US Gas Futures Dip on Growing Supply
Natural gas prices are dropping even as prices rise on other parts of the world due to fighting in Iran.
Quick overview
- Gas futures in the U.S. fell to $3.12 per MMBtu due to increased local supply and decreased exports.
- High inventories in the U.S. are contributing to lower LNG prices, despite ongoing conflicts in the Middle East.
- Expectations indicate that U.S. LNG exports will continue to decline as warmer weather reduces demand.
- New production facilities and increased output are likely to boost inventory levels, leading to further price decreases.
On Monday, gas futures in the United States fell to $3.12 per MMBtu as export numbers slipped and local supply increased, despite ongoing fighting in the Middle East.

The supply of natural gas may be in jeopardy in other parts of the world, but in the United States, inventories are high, bringing prices down slightly. Exports from the U.S. are also slipping as the weather warms outside the country.
These were the two factors that were keeping prices high, and now that they are changing, the price of LNG futures may continue to decline even with the United States and Iran fighting. Their conflict is mostly affecting gas prices in Europe and Asia where Iranian gas is exported to.
Gas Futures Expected to Rise Slowly
We do anticipate that ongoing war in the Middle East will cause U.S. LNG futures to increase but not at the same quick rate that LNG prices are climbing in other parts of the world. The United States sources most of its LNG internally, so there is little need for it to import in order to fill its inventory. What little gas it does import comes from the Caribbean and South American regions where fighting in the Middle East is having little impact.
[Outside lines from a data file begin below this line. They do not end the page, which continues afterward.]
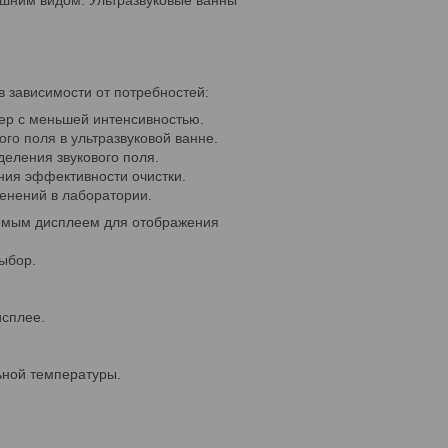
шним видом. Ультразвуковые ванны
в зависимости от потребностей:
eep с меньшей интенсивностью.
го поля в ультразвуковой ванне.
еления звукового поля.
ния эффективности очистки.
енений в лаборатории.
аемым дисплеем для отображения
ыбор.
исплее.
ьной температуры.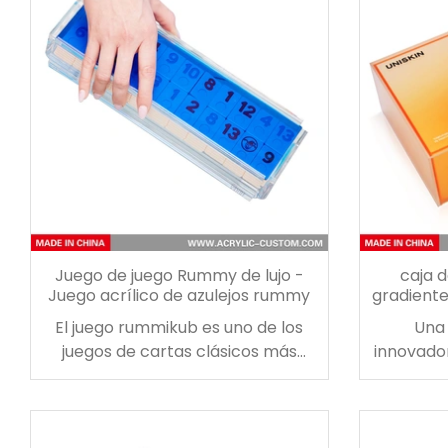
Juego de juego Rummy de lujo -
caja d
Juego acrílico de azulejos rummy
gradiente
la caj
El juego rummikub es uno de los
Una
juegos de cartas clásicos más
innovado
populares del mundo. hermoso
coraz
juego de fichas de juego de rummy
reciben 
viene en una caja de acrílico
caja 
doblada a mano con tapa
gradiente 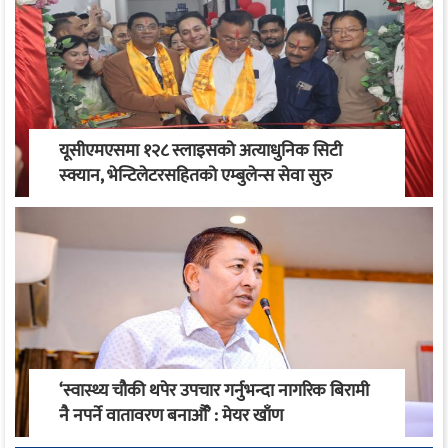
यूसीएमएसमा १२८ स्लाइसको अत्याधुनिक सिटी
स्क्यान, भेन्टिलेटरसहितको एम्बुलेन्स सेवा सुरु
‘स्वास्थ्य चौकी थपेर उपचार गर्नुभन्दा नागरिक बिरामी
नै नपर्ने वातावरण बनाऔँ’ : मेयर खाँण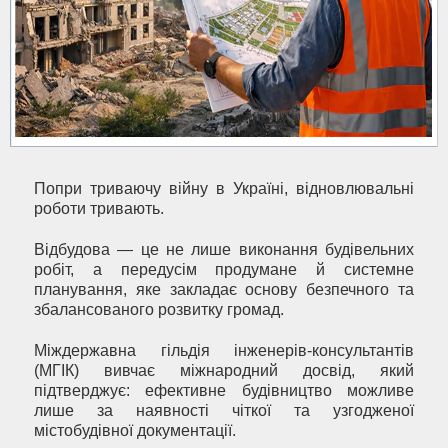
Попри триваючу війну в Україні, відновлювальні
роботи тривають.
Відбудова — це не лише виконання будівельних
робіт, а передусім продумане й системне
планування, яке закладає основу безпечного та
збалансованого розвитку громад.
Міждержавна гільдія інженерів-консультантів
(МГІК) вивчає міжнародний досвід, який
підтверджує: ефективне будівництво можливе
лише за наявності чіткої та узгодженої
містобудівної документації.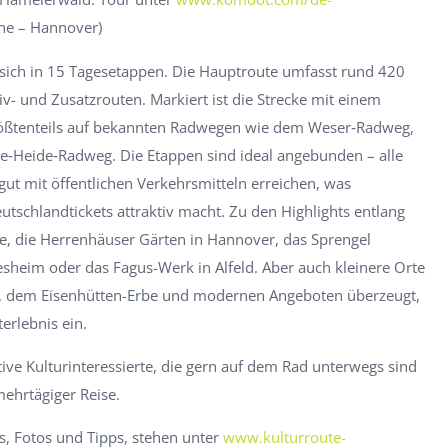
ine – Hannover)
 sich in 15 Tagesetappen. Die Hauptroute umfasst rund 420
iv- und Zusatzrouten. Markiert ist die Strecke mit einem
t größtenteils auf bekannten Radwegen wie dem Weser‐Radweg,
‐Heide‐Radweg. Die Etappen sind ideal angebunden – alle
 gut mit öffentlichen Verkehrsmitteln erreichen, was
tschlandtickets attraktiv macht. Zu den Highlights entlang
le, die Herrenhäuser Gärten in Hannover, das Sprengel
heim oder das Fagus-Werk in Alfeld. Aber auch kleinere Orte
adt, dem Eisenhütten-Erbe und modernen Angeboten überzeugt,
erlebnis ein.
ktive Kulturinteressierte, die gern auf dem Rad unterwegs sind
mehrtägiger Reise.
ks, Fotos und Tipps, stehen unter
www.kulturroute-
Investors should expect U.S. exports to continue to drop for the LNG market as weather starts to warm further. That export market has been a very strong factor in keeping gas prices at the high end through the winter, but with the temperature rising, exports demand should diminish.
The inventory levels is the other changing factor bringing U.S LNG prices down right now, and that is a factor that will likely cause lower prices from month to month in 2026. All indications point to increasing supplies and diminishing withdrawals. Investors can keep monitoring EIA reports to see what size of withdrawals are being made, but with demand dropping as springtime sets in, the inventory should start to rise higher.
That is especially true as new production facilities open across the Western Hemisphere and new production lines are installed at U.S facilities. Gas production is up to 110 bcfd for March so far, and that rate should tip inventories back up to average levels very soon.